### [Your instructions]
Put every line of the listing below into a JSON array of strings, one string per line, and omit any blank lines.

### [Data to use]
────
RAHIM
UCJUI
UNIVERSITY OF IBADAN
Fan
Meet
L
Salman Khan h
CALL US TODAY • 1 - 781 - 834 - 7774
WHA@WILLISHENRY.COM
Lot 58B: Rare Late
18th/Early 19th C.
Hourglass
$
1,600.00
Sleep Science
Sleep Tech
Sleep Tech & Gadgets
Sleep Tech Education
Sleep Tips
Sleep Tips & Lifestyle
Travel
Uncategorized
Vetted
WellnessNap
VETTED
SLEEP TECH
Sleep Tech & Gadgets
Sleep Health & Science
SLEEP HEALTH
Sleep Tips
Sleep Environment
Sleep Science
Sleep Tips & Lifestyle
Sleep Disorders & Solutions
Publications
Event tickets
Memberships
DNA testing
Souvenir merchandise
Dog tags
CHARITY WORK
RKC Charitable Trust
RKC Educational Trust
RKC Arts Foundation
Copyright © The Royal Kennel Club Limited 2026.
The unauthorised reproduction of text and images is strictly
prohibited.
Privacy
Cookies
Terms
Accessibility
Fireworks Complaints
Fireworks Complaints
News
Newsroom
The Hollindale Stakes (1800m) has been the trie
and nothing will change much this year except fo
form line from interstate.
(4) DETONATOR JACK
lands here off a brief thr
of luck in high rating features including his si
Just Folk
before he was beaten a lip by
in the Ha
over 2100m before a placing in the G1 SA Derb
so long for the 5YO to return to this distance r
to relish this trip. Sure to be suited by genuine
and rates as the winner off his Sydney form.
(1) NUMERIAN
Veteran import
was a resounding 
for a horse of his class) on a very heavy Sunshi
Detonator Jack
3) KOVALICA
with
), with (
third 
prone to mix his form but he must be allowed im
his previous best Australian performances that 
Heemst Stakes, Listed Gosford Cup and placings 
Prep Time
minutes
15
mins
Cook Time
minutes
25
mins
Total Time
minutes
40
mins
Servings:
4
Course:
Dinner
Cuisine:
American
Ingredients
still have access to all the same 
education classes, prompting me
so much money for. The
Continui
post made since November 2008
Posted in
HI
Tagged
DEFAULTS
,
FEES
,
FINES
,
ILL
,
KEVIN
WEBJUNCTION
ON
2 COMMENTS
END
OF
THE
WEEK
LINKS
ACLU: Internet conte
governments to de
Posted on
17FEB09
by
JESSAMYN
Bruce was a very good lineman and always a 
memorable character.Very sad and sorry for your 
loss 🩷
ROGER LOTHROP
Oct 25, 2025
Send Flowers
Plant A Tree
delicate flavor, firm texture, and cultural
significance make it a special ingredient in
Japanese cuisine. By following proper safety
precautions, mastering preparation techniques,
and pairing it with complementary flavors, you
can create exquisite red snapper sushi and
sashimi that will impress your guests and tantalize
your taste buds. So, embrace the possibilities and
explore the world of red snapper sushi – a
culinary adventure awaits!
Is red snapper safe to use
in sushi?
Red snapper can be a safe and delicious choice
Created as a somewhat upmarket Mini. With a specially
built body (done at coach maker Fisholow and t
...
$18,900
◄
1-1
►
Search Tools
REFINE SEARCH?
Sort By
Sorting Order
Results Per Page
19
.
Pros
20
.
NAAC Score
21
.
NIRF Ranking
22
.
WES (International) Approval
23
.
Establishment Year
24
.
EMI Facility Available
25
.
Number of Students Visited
────
### [Exercise result]
[
  "RAHIM",
  "UCJUI",
  "UNIVERSITY OF IBADAN",
  "Fan",
  "Meet",
  "L",
  "Salman Khan h",
  "CALL US TODAY • 1 - 781 - 834 - 7774",
  "WHA@WILLISHENRY.COM",
  "Lot 58B: Rare Late",
  "18th/Early 19th C.",
  "Hourglass",
  "$",
  "1,600.00",
  "Sleep Science",
  "Sleep Tech",
  "Sleep Tech & Gadgets",
  "Sleep Tech Education",
  "Sleep Tips",
  "Sleep Tips & Lifestyle",
  "Travel",
  "Uncategorized",
  "Vetted",
  "WellnessNap",
  "VETTED",
  "SLEEP TECH",
  "Sleep Tech & Gadgets",
  "Sleep Health & Science",
  "SLEEP HEALTH",
  "Sleep Tips",
  "Sleep Environment",
  "Sleep Science",
  "Sleep Tips & Lifestyle",
  "Sleep Disorders & Solutions",
  "Publications",
  "Event tickets",
  "Memberships",
  "DNA testing",
  "Souvenir merchandise",
  "Dog tags",
  "CHARITY WORK",
  "RKC Charitable Trust",
  "RKC Educational Trust",
  "RKC Arts Foundation",
  "Copyright © The Royal Kennel Club Limited 2026.",
  "The unauthorised reproduction of text and images is strictly",
  "prohibited.",
  "Privacy",
  "Cookies",
  "Terms",
  "Accessibility",
  "Fireworks Complaints",
  "Fireworks Complaints",
  "News",
  "Newsroom",
  "The Hollindale Stakes (1800m) has been the trie",
  "and nothing will change much this year except fo",
  "form line from interstate.",
  "(4) DETONATOR JACK",
  "lands here off a brief thr",
  "of luck in high rating features including his si",
  "Just Folk",
  "before he was beaten a lip by",
  "in the Ha",
  "over 2100m before a placing in the G1 SA Derb",
  "so long for the 5YO to return to this distance r",
  "to relish this trip. Sure to be suited by genuine",
  "and rates as the winner off his Sydney form.",
  "(1) NUMERIAN",
  "Veteran import",
  "was a resounding ",
  "for a horse of his class) on a very heavy Sunshi",
  "Detonator Jack",
  "3) KOVALICA",
  "with",
  "), with (",
  "third ",
  "prone to mix his form but he must be allowed im",
  "his previous best Australian performances that ",
  "Heemst Stakes, Listed Gosford Cup and placings ",
  "Prep Time",
  "minutes",
  "15",
  "mins",
  "Cook Time",
  "minutes",
  "25",
  "mins",
  "Total Time",
  "minutes",
  "40",
  "mins",
  "Servings:",
  "4",
  "Course:",
  "Dinner",
  "Cuisine:",
  "American",
  "Ingredients",
  "still have access to all the same ",
  "education classes, prompting me",
  "so much money for. The",
  "Continui",
  "post made since November 2008",
  "Posted in",
  "HI",
  "Tagged",
  "DEFAULTS",
  ",",
  "FEES",
  ",",
  "FINES",
  ",",
  "ILL",
  ",",
  "KEVIN",
  "WEBJUNCTION",
  "ON",
  "2 COMMENTS",
  "END",
  "OF",
  "THE",
  "WEEK",
  "LINKS",
  "ACLU: Internet conte",
  "governments to de",
  "Posted on",
  "17FEB09",
  "by",
  "JESSAMYN",
  "Bruce was a very good lineman and always a ",
  "memorable character.Very sad and sorry for your ",
  "loss 🩷",
  "ROGER LOTHROP",
  "Oct 25, 2025",
  "Send Flowers",
  "Plant A Tree",
  "delicate flavor, firm texture, and cultural",
  "significance make it a special ingredient in",
  "Japanese cuisine. By following proper safety",
  "precautions, mastering preparation techniques,",
  "and pairing it with complementary flavors, you",
  "can create exquisite red snapper sushi and",
  "sashimi that will impress your guests and tantalize",
  "your taste buds. So, embrace the possibilities and",
  "explore the world of red snapper sushi – a",
  "culinary adventure awaits!",
  "Is red snapper safe to use",
  "in sushi?",
  "Red snapper can be a safe and delicious choice",
  "Created as a somewhat upmarket Mini. With a specially",
  "built body (done at coach maker Fisholow and t",
  "...",
  "$18,900",
  "◄",
  "1-1",
  "►",
  "Search Tools",
  "REFINE SEARCH?",
  "Sort By",
  "Sorting Order",
  "Results Per Page",
  "19",
  ".",
  "Pros",
  "20",
  ".",
  "NAAC Score",
  "21",
  ".",
  "NIRF Ranking",
  "22",
  ".",
  "WES (International) Approval",
  "23",
  ".",
  "Establishment Year",
  "24",
  ".",
  "EMI Facility Available",
  "25",
  ".",
  "Number of Students Visited"
]